## Aim of the exercise
Keep images out and repeat all data exactly.

Collected data
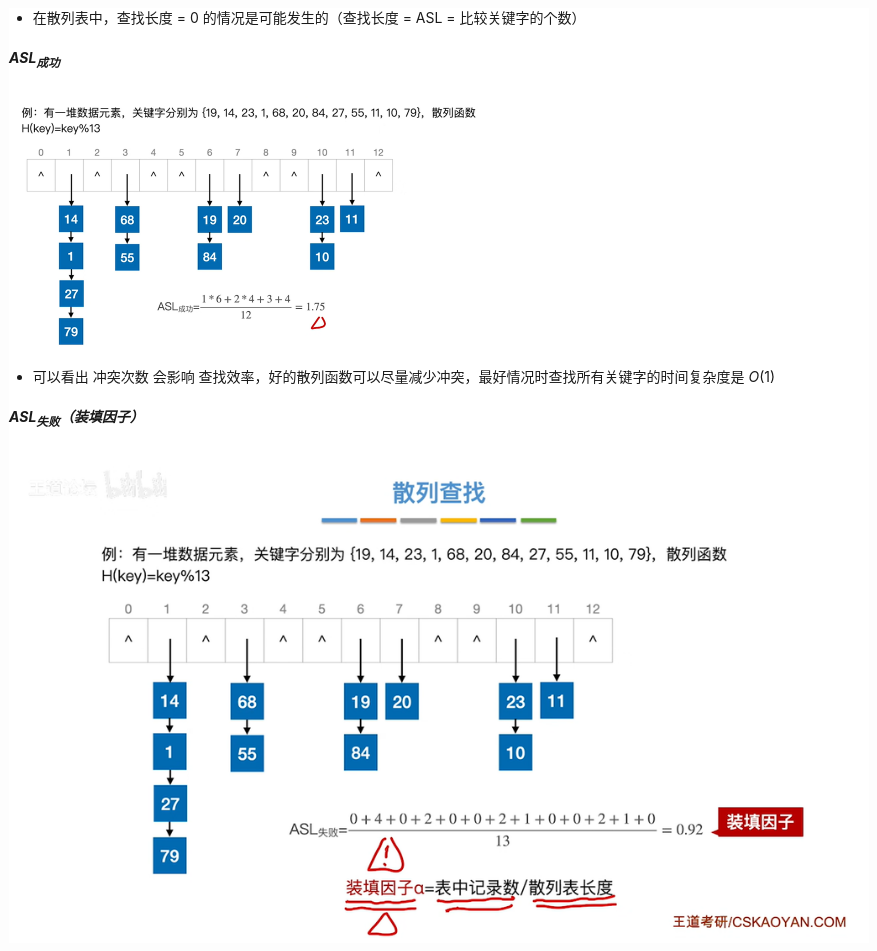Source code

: * 在散列表中，查找长度 = 0 的情况是可能发生的（查找长度 = ASL = 比较关键字的个数）

##### $ASL_{成功}$

<img src="imgs\image-20250301155542640.png" alt="image-20250301155542640" style="zoom:50%;" />

* 可以看出 冲突次数 会影响 查找效率，好的散列函数可以尽量减少冲突，最好情况时查找所有关键字的时间复杂度是 $O(1)$

##### $ASL_{失败}$（装填因子）

![image-20250301160317769](imgs\image-20250301160317769.png)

## Answer to the exercise
Source code

: * 在散列表中，查找长度 = 0 的情况是可能发生的（查找长度 = ASL = 比较关键字的个数）

##### $ASL_{成功}$

<img src="imgs\image-20250301155542640.png" alt="image-20250301155542640" style="zoom:50%;" />

* 可以看出 冲突次数 会影响 查找效率，好的散列函数可以尽量减少冲突，最好情况时查找所有关键字的时间复杂度是 $O(1)$

##### $ASL_{失败}$（装填因子）

![image-20250301160317769](imgs\image-20250301160317769.png)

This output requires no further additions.